(EXERCISE PROMPT): Please repeat every one of the following lines word for word, leaving the pictures out of your answer.

(EXERCISE MATERIAL):
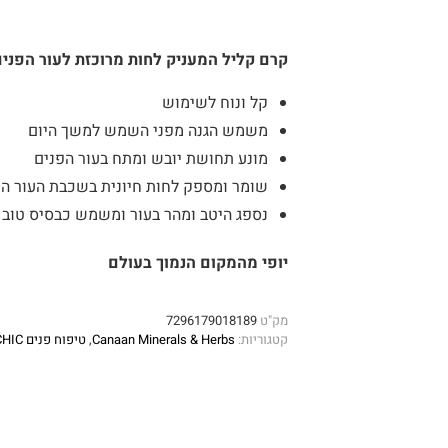
קרם קליל המעניק לחות מרוכזת לעור הפני
קל ונוח לשימוש
משמש הגנה מפני השמש למשך היום
מונע תחושת יובש ומתח בעור הפנים
שומר ומספק לחות חיונית בשכבת העור הח
נספג היטב ומהר בעור ומשמש כבסיס טוב 
יופי מהמקום הנמוך בעולם
מק"ט
7296179018189
קטגוריות:
Canaan Minerals & Herbs
,
טיפוח פנים CHIC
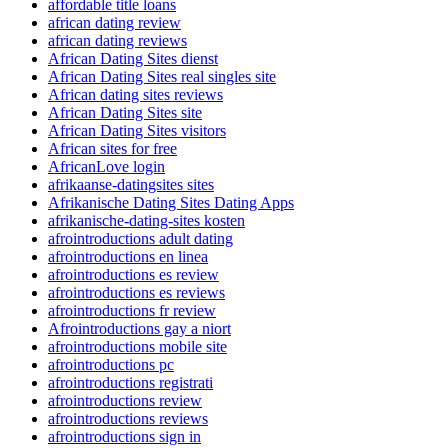
affordable title loans
african dating review
african dating reviews
African Dating Sites dienst
African Dating Sites real singles site
African dating sites reviews
African Dating Sites site
African Dating Sites visitors
African sites for free
AfricanLove login
afrikaanse-datingsites sites
Afrikanische Dating Sites Dating Apps
afrikanische-dating-sites kosten
afrointroductions adult dating
afrointroductions en linea
afrointroductions es review
afrointroductions es reviews
afrointroductions fr review
Afrointroductions gay a niort
afrointroductions mobile site
afrointroductions pc
afrointroductions registrati
afrointroductions review
afrointroductions reviews
afrointroductions sign in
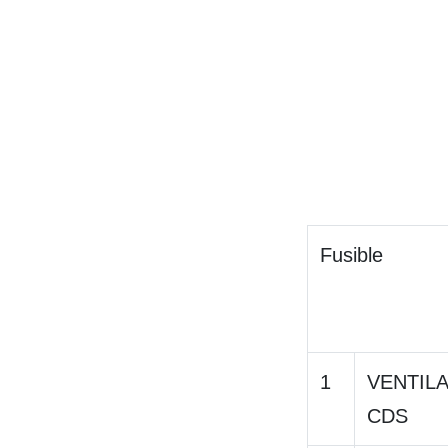
Fusible
1
VENTIL
CDS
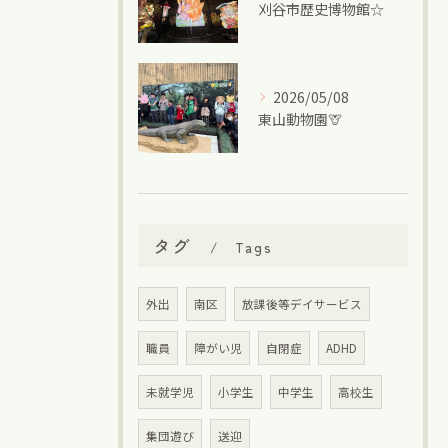
刈谷市歴史博物館☆
2026/05/08
東山動物園🦒
タグ
Tags
外出
南区
放課後等デイサービス
職員
障がい児
自閉症
ADHD
未就学児
小学生
中学生
高校生
集団遊び
送迎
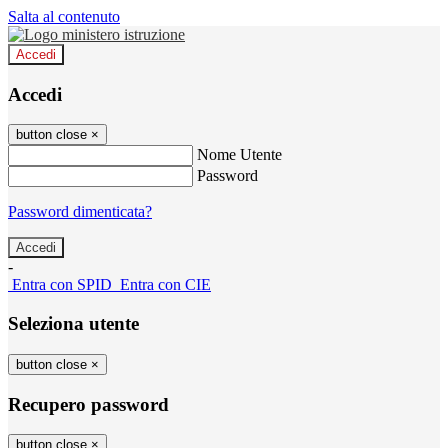
Salta al contenuto
Accedi
Accedi
button close
×
Nome Utente
Password
Password dimenticata?
-
Entra con SPID
Entra con CIE
Seleziona utente
button close
×
Recupero password
button close
×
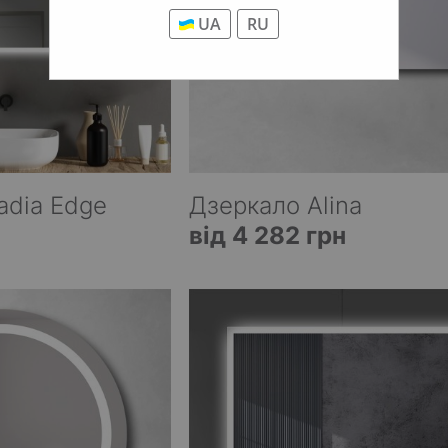
UA
RU
adia Edge
Дзеркало Alina
від 4 282 грн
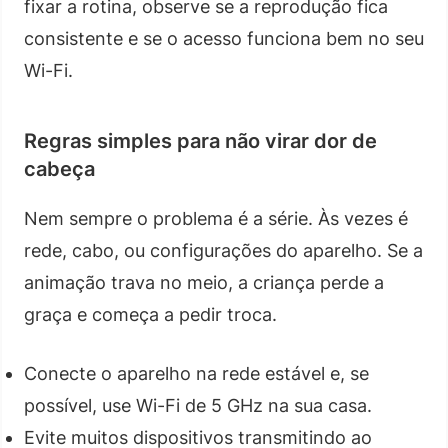
fixar a rotina, observe se a reprodução fica
consistente e se o acesso funciona bem no seu
Wi-Fi.
Regras simples para não virar dor de
cabeça
Nem sempre o problema é a série. Às vezes é
rede, cabo, ou configurações do aparelho. Se a
animação trava no meio, a criança perde a
graça e começa a pedir troca.
Conecte o aparelho na rede estável e, se
possível, use Wi-Fi de 5 GHz na sua casa.
Evite muitos dispositivos transmitindo ao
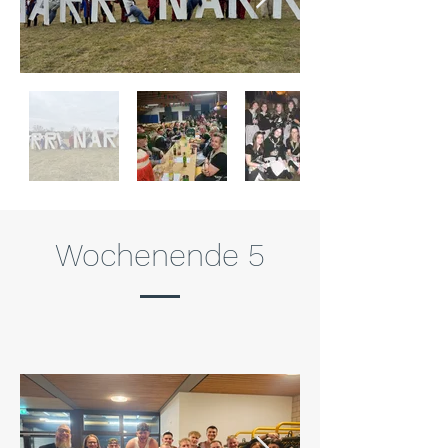
Wochenende 5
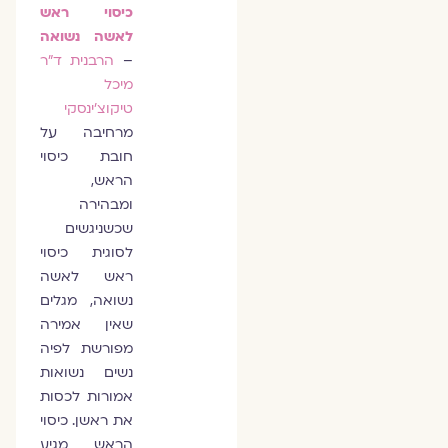
כיסוי ראש
לאשה נשואה
–
הרבנית ד"ר
מיכל
טיקוצ'ינסקי
מרחיבה על
חובת כיסוי
הראש,
ומבהירה
שכשניגשים
לסוגית כיסוי
ראש לאשה
נשואה, מגלים
שאין אמירה
מפורשת לפיה
נשים נשואות
אמורות לכסות
את ראשן. כיסוי
הראש מגיע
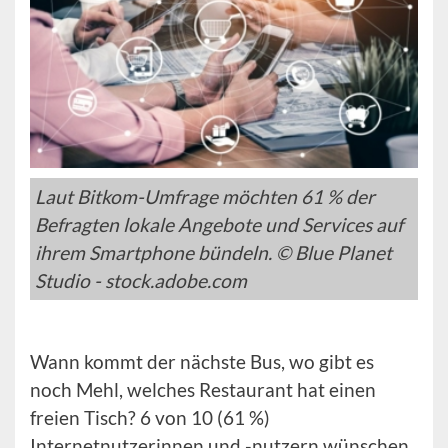
Laut Bitkom-Umfrage möchten 61 % der
Befragten lokale Angebote und Services auf
ihrem Smartphone bündeln. © Blue Planet
Studio - stock.adobe.com
Wann kommt der nächste Bus, wo gibt es
noch Mehl, welches Restaurant hat einen
freien Tisch? 6 von 10 (61 %)
Internetnutzerinnen und -nutzern wünschen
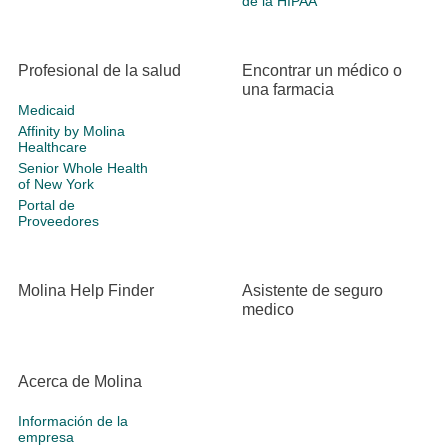
de la HIPAA
Profesional de la salud
Encontrar un médico o
una farmacia
Medicaid
Affinity by Molina
Healthcare
Senior Whole Health
of New York
Portal de
Proveedores
Molina Help Finder
Asistente de seguro
medico
Acerca de Molina
Información de la
empresa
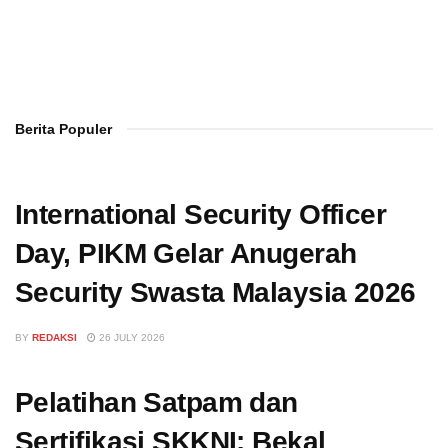
Berita Populer
International Security Officer
Day, PIKM Gelar Anugerah
Security Swasta Malaysia 2026
BY
REDAKSI
26 JULY 2026
Pelatihan Satpam dan
Sertifikasi SKKNI: Bekal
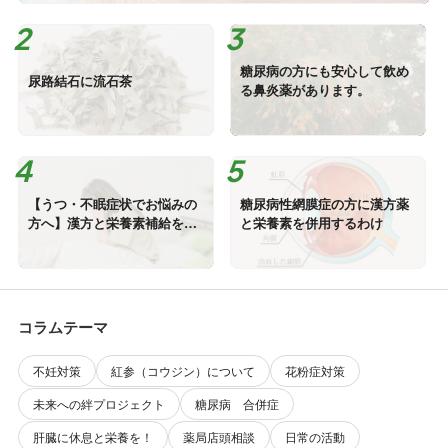
糖尿病の方にも安心して飲め
尿路結石に流石茶
る鼻炎薬があります。
【うつ・不眠症状でお悩みの
糖尿病性網膜症の方に漢方薬
方へ】漢方と栄養素補給をお
と栄養素を併用するわけ
すすめするわけ
コラムテーマ
不妊対策
紅参（コウジン）について
花粉症対策
未来への絆プロジェクト
糖尿病 合併症
肝臓に休息と栄養を！
薬局店頭相談
日常の活動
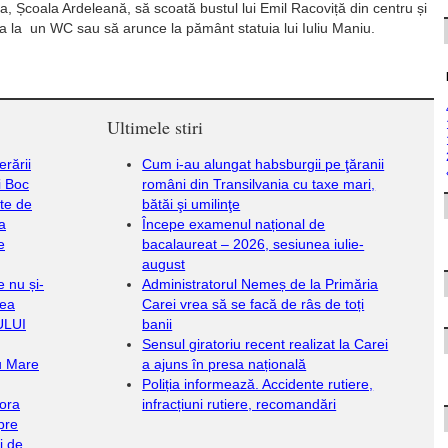
a, Școala Ardeleană, să scoată bustul lui Emil Racoviță din centru și
rea la un WC sau să arunce la pământ statuia lui Iuliu Maniu.
Ultimele stiri
erării
Cum i-au alungat habsburgii pe ţăranii
i Boc
români din Transilvania cu taxe mari,
ate de
bătăi şi umilinţe
 a
Începe examenul național de
e
bacalaureat – 2026, sesiunea iulie-
august
e nu și-
Administratorul Nemeș de la Primăria
rea
Carei vrea să se facă de râs de toți
ULUI
banii
Sensul giratoriu recent realizat la Carei
u Mare
a ajuns în presa națională
Poliția informează. Accidente rutiere,
 ora
infracțiuni rutiere, recomandări
pre
ui de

(EXERCISE OUTPUT):
קרם קליל המעניק לחות מרוכזת לעור הפני
קל ונוח לשימוש
משמש הגנה מפני השמש למשך היום
מונע תחושת יובש ומתח בעור הפנים
שומר ומספק לחות חיונית בשכבת העור הח
נספג היטב ומהר בעור ומשמש כבסיס טוב 
יופי מהמקום הנמוך בעולם
מק"ט
7296179018189
קטגוריות:
Canaan Minerals & Herbs
,
טיפוח פנים CHIC
affordable title loans
african dating review
african dating reviews
African Dating Sites dienst
African Dating Sites real singles site
African dating sites reviews
African Dating Sites site
African Dating Sites visitors
African sites for free
AfricanLove login
afrikaanse-datingsites sites
Afrikanische Dating Sites Dating Apps
afrikanische-dating-sites kosten
afrointroductions adult dating
afrointroductions en linea
afrointroductions es review
afrointroductions es reviews
afrointroductions fr review
Afrointroductions gay a niort
afrointroductions mobile site
afrointroductions pc
afrointroductions registrati
afrointroductions review
afrointroductions reviews
afrointroductions sign in
Fusible
1
VENTIL
CDS
刈谷市歴史博物館☆
2026/05/08
東山動物園🦒
タグ
Tags
外出
南区
放課後等デイサービス
職員
障がい児
自閉症
ADHD
未就学児
小学生
中学生
高校生
集団遊び
送迎
Salta al contenuto
Accedi
Accedi
button close
×
Nome Utente
Password
Password dimenticata?
-
Entra con SPID
Entra con CIE
Seleziona utente
button close
×
Recupero password
button close
×
UA
RU
adia Edge
Дзеркало Alina
від 4 282 грн
fixar a rotina, observe se a reprodução fica
consistente e se o acesso funciona bem no seu
Wi-Fi.
Regras simples para não virar dor de
cabeça
Nem sempre o problema é a série. Às vezes é
rede, cabo, ou configurações do aparelho. Se a
animação trava no meio, a criança perde a
graça e começa a pedir troca.
Conecte o aparelho na rede estável e, se
possível, use Wi-Fi de 5 GHz na sua casa.
Evite muitos dispositivos transmitindo ao
Wochenende 5
כיסוי ראש
לאשה נשואה
–
הרבנית ד"ר
מיכל
טיקוצ'ינסקי
מרחיבה על
חובת כיסוי
הראש,
ומבהירה
שכשניגשים
לסוגית כיסוי
ראש לאשה
נשואה, מגלים
שאין אמירה
מפורשת לפיה
נשים נשואות
אמורות לכסות
את ראשן. כיסוי
הראש מגיע
Laut Bitkom-Umfrage möchten 61 % der
Befragten lokale Angebote und Services auf
ihrem Smartphone bündeln. © Blue Planet
Studio - stock.adobe.com
Wann kommt der nächste Bus, wo gibt es
noch Mehl, welches Restaurant hat einen
freien Tisch? 6 von 10 (61 %)
Internetnutzerinnen und -nutzern wünschen
de la HIPAA
Profesional de la salud
Encontrar un médico o
una farmacia
Medicaid
Affinity by Molina
Healthcare
Senior Whole Health
of New York
Portal de
Proveedores
Molina Help Finder
Asistente de seguro
medico
Acerca de Molina
Información de la
empresa
Berita Populer
International Security Officer
Day, PIKM Gelar Anugerah
Security Swasta Malaysia 2026
BY
REDAKSI
26 JULY 2026
Pelatihan Satpam dan
Sertifikasi SKKNI: Bekal
糖尿病の方にも安心して飲め
尿路結石に流石茶
る鼻炎薬があります。
【うつ・不眠症状でお悩みの
糖尿病性網膜症の方に漢方薬
方へ】漢方と栄養素補給をお
と栄養素を併用するわけ
すすめするわけ
コラムテーマ
不妊対策
紅参（コウジン）について
花粉症対策
未来への絆プロジェクト
糖尿病 合併症
肝臓に休息と栄養を！
薬局店頭相談
日常の活動
a, Școala Ardeleană, să scoată bustul lui Emil Racoviță din centru și
rea la un WC sau să arunce la pământ statuia lui Iuliu Maniu.
Ultimele stiri
erării
Cum i-au alungat habsburgii pe ţăranii
i Boc
români din Transilvania cu taxe mari,
ate de
bătăi şi umilinţe
 a
Începe examenul național de
e
bacalaureat – 2026, sesiunea iulie-
august
e nu și-
Administratorul Nemeș de la Primăria
rea
Carei vrea să se facă de râs de toți
ULUI
banii
Sensul giratoriu recent realizat la Carei
u Mare
a ajuns în presa națională
Poliția informează. Accidente rutiere,
 ora
infracțiuni rutiere, recomandări
pre
ui de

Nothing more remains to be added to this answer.